700 places seront créées à l’aide d’unités de logements mobiles fournies par l’Agence européenne de l’asile. Ces conteneurs seront installés sur un terrain situé à Kampenhout, dans le Brabant flamand.
Pour libérer des places, le gouvernement a également décidé qu’un avis négatif rendu suite à une demande de protection signifiera désormais la fin de l’accueil en centre dans les 30 jours. Le gouvernement souhaite aussi libérer 1 500 places en faisant sortir des centres les demandeurs d’asile dont la procédure dure depuis plus de trois ans. Les subsides visant les initiatives locales d’accueil seront également renforcés et devraient permettre de créer 1 000 places d’ici douze mois.
Au niveau "répressif", le gouvernement annonce la mise en place d’un meilleur suivi des retours via l’introduction d’un "devoir de coopération" auquel devront se soumettre les demandeurs refoulés. Il s’agira d’un parcours par étapes. Le non-respect de cette obligation pourra être sanctionné par la mise en œuvre plus rapide d’une procédure de retour forcé.
Pour accélérer les expulsions forcées, le "pool" d’escorteurs sera élargi de façon à ce que cette opération puisse être exercée par du personnel de l’Office des étrangers en plus de la police et du personnel de Frontex.
Plusieurs mesures seront prises, enfin, en matière de regroupement familial.

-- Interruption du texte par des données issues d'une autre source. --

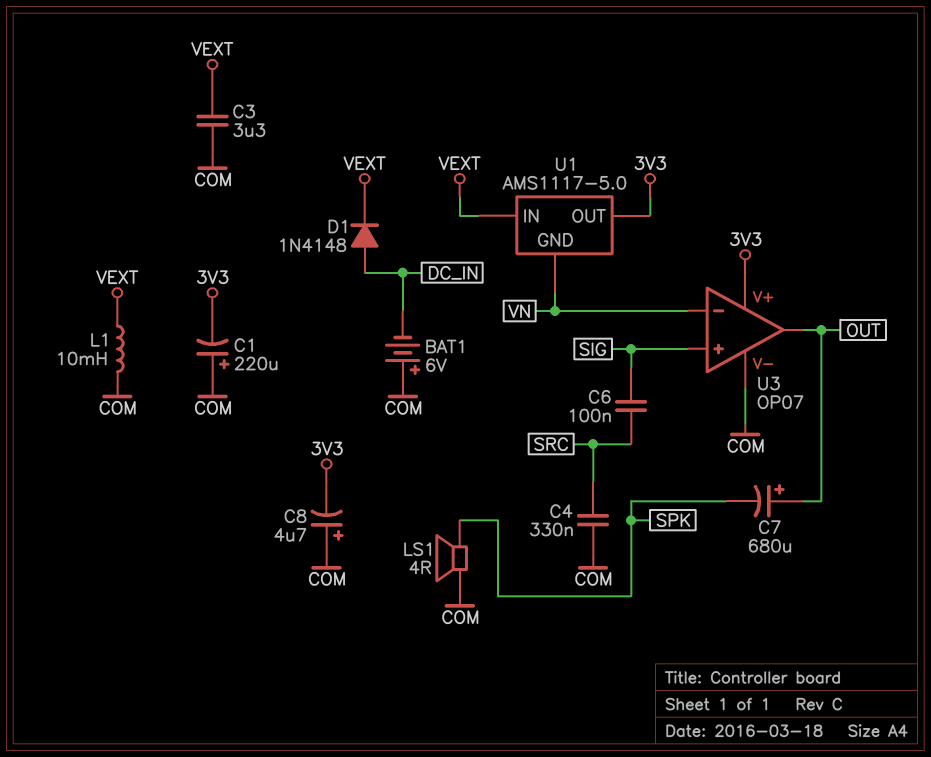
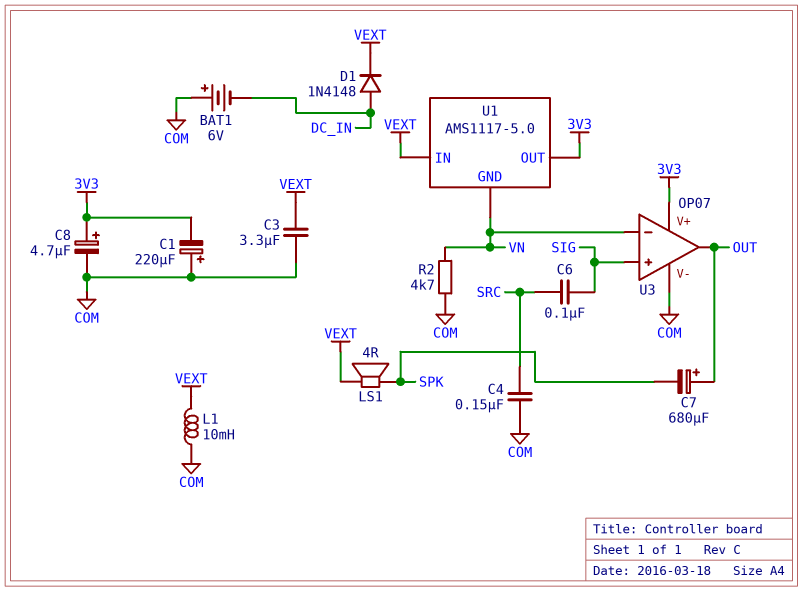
C4: 330nF (COM, SRC) -> 150nF (COM, SRC)
C8: 4.7uF (plus COM, minus 3V3) -> 4.7uF (plus 3V3, minus COM)
LS1: speaker 4R (COM, SPK) -> speaker 4R (SPK, VEXT)
R2: none -> 4.7k (COM, VN)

Le regroupement avec des enfants belges ne sera possible que pour le parent qui s’occupe effectivement de celui-ci au quotidien.

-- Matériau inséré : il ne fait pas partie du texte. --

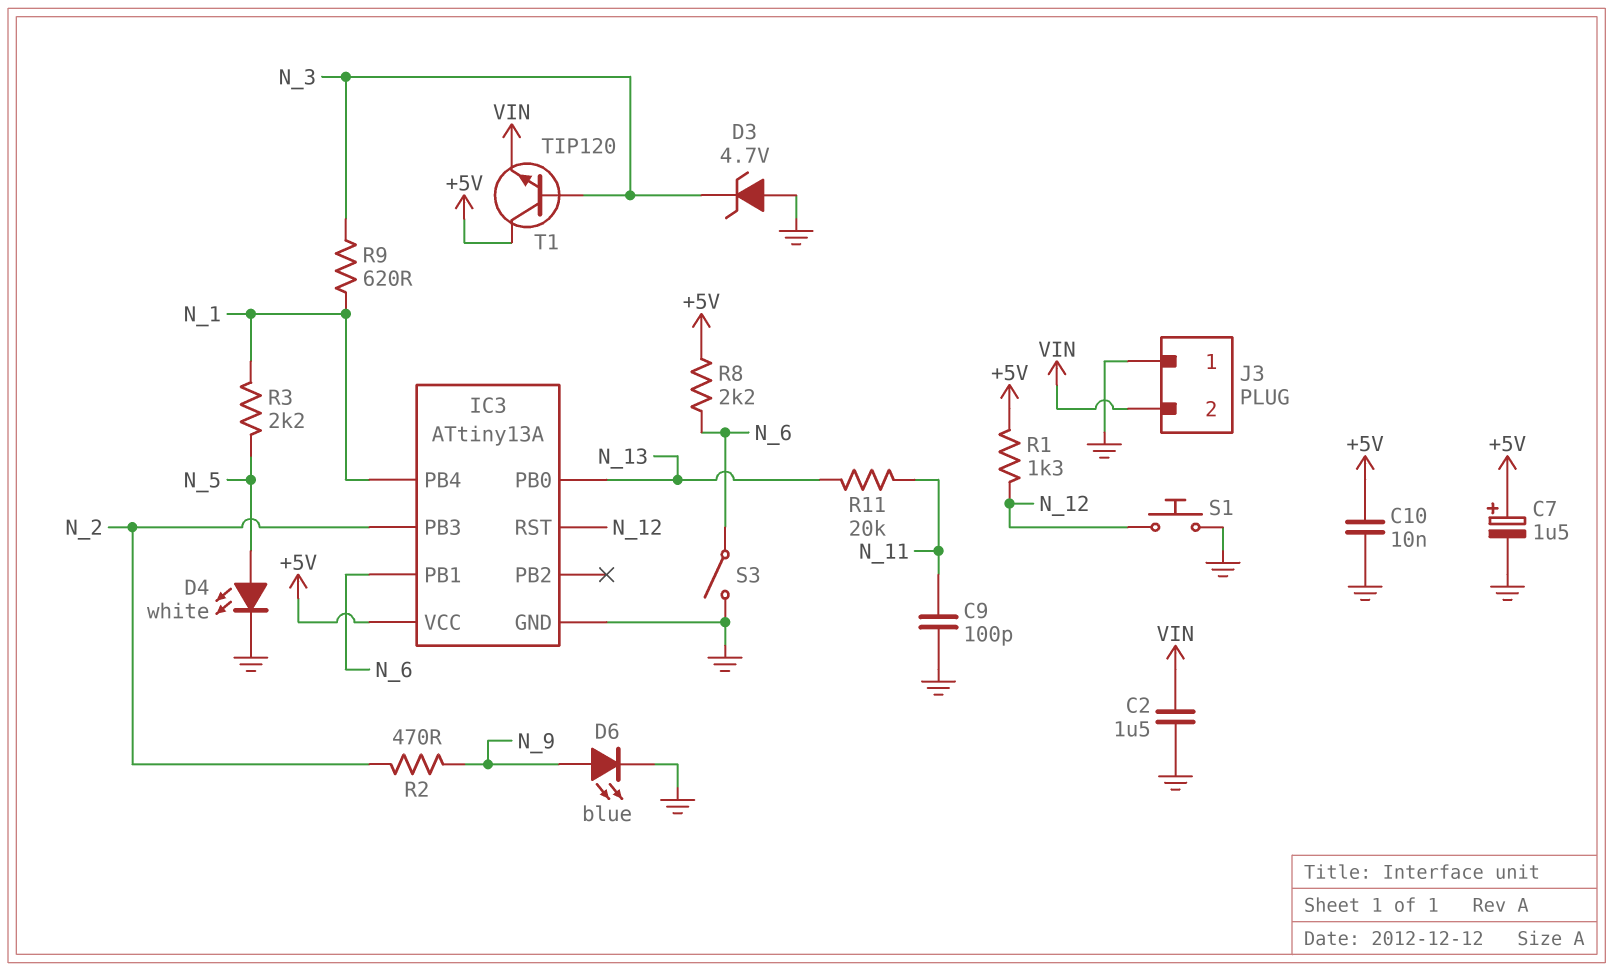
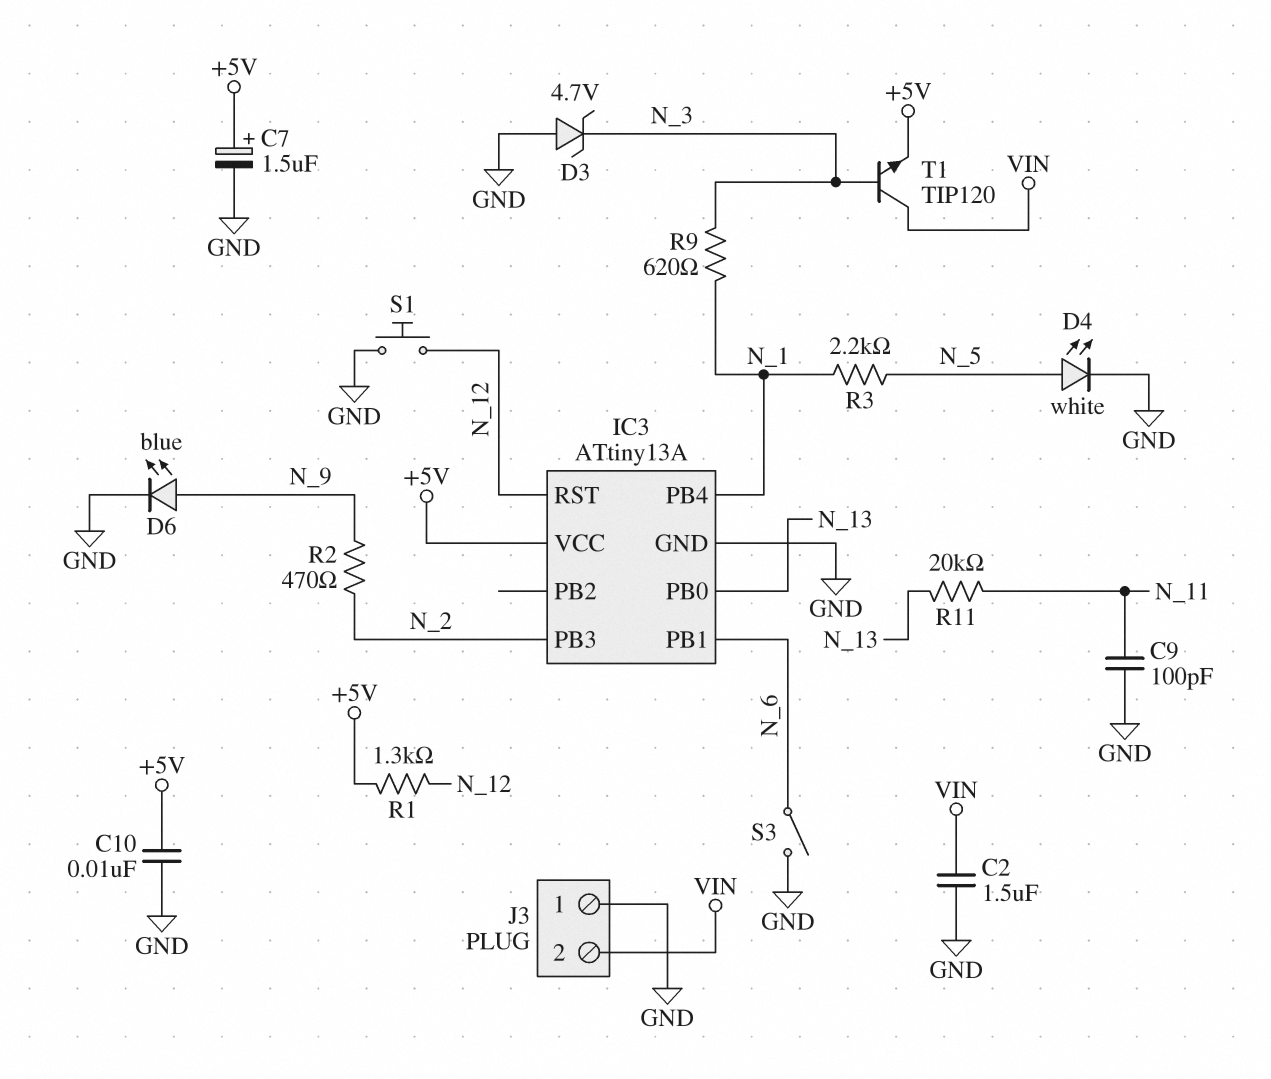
R8: 2.2k (+5V, N_6) -> none
T1: NPN TIP120 (B N_3, C +5V, E VIN) -> NPN TIP120 (B N_3, C VIN, E +5V)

Un nouveau droit de séjour pour les apatrides et des droits au regroupement familial similaires à ceux des réfugiés sont aussi prévus, ainsi qu’un nouveau droit de séjour pour les parents d’enfants reconnus réfugiés. La protection des femmes migrantes victimes de violence conjugale sera améliorée. Enfin, et c’était une demande des écologistes et des socialistes, l’interdiction d’enfermement des enfants sera bétonnée dans la loi (lire ci-dessous).
Sur le terrain, on craint un énième coup de com’

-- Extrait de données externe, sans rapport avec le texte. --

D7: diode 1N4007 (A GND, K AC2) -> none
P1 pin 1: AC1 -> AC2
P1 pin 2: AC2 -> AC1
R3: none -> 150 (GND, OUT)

Le CIRÉ (Coordination et initiatives pour réfugiés et étrangers), qui défend les droits des personnes exilées, n’est pas forcément convaincu par la solution avancée par l’équipe d’Alexander De Croo. "Il est agréable de remarquer que le gouvernement semble avoir pris la mesure de la gravité, explique Sotieta Ngo, directrice générale du CIRÉ. Mais des effets d’annonce, ça fait 18 mois qu’on en entend. On regrette qu’il n’y ait pas de solution immédiate pour les personnes qui en ont besoin aujourd’hui. Selon nos informations, dans le meilleur des cas, les premières places libérées ou créées ne seront pas disponibles avant la fin juin. Ce n’est pas à la hauteur de l’ampleur de cette crise."
Du côté de l’association flamande Vluchtelingenwerk Vlaanderen, on ne se montre pas davantage convaincus par les annonces. L’association rappelle ainsi qu’il y a encore 2 400 personnes sur liste d’attente. Et que celles-ci "ne pourront pas patienter jusqu’à l’été…"
Une loi pour interdire l’enfermement des mineurs
Le gouvernement l’a annoncé : il a décidé d’inscrire dans la loi l’interdiction de l’enfermement des mineurs. Un principe déjà appliqué mais qui sera désormais «bétonné» d’un point de vue législatif, à la demande des socialistes et des écologistes. «Des enfants doivent pouvoir être des enfants», a justifié le Premier ministre Alexander De Croo face à Theo Francken, député N-VA et ex-secrétaire d’État à l’Asile qui estime que cette décision pourrait provoquer «un appel d’air». Du côté associatif, on se félicite de ce choix, mais on rappelle qu’il ne s’agit pas vraiment d’une nouvelle décision.
«Ce n’est qu’une ancienne promesse qui est désormais tenue, explique Sotieta Ngo du CIRÉ, une ASBL qui défend les droits des personnes exilées. Ce principe figurait déjà dans l’accord de gouvernement négocié en 2020. Pour aider prétendument la résolution de la crise de l’accueil et pour avaliser une grande réforme restrictive tous azimuts, nous obtenons enfin l’inscription dans la loi de cette interdiction… C’est un peu cher payé.»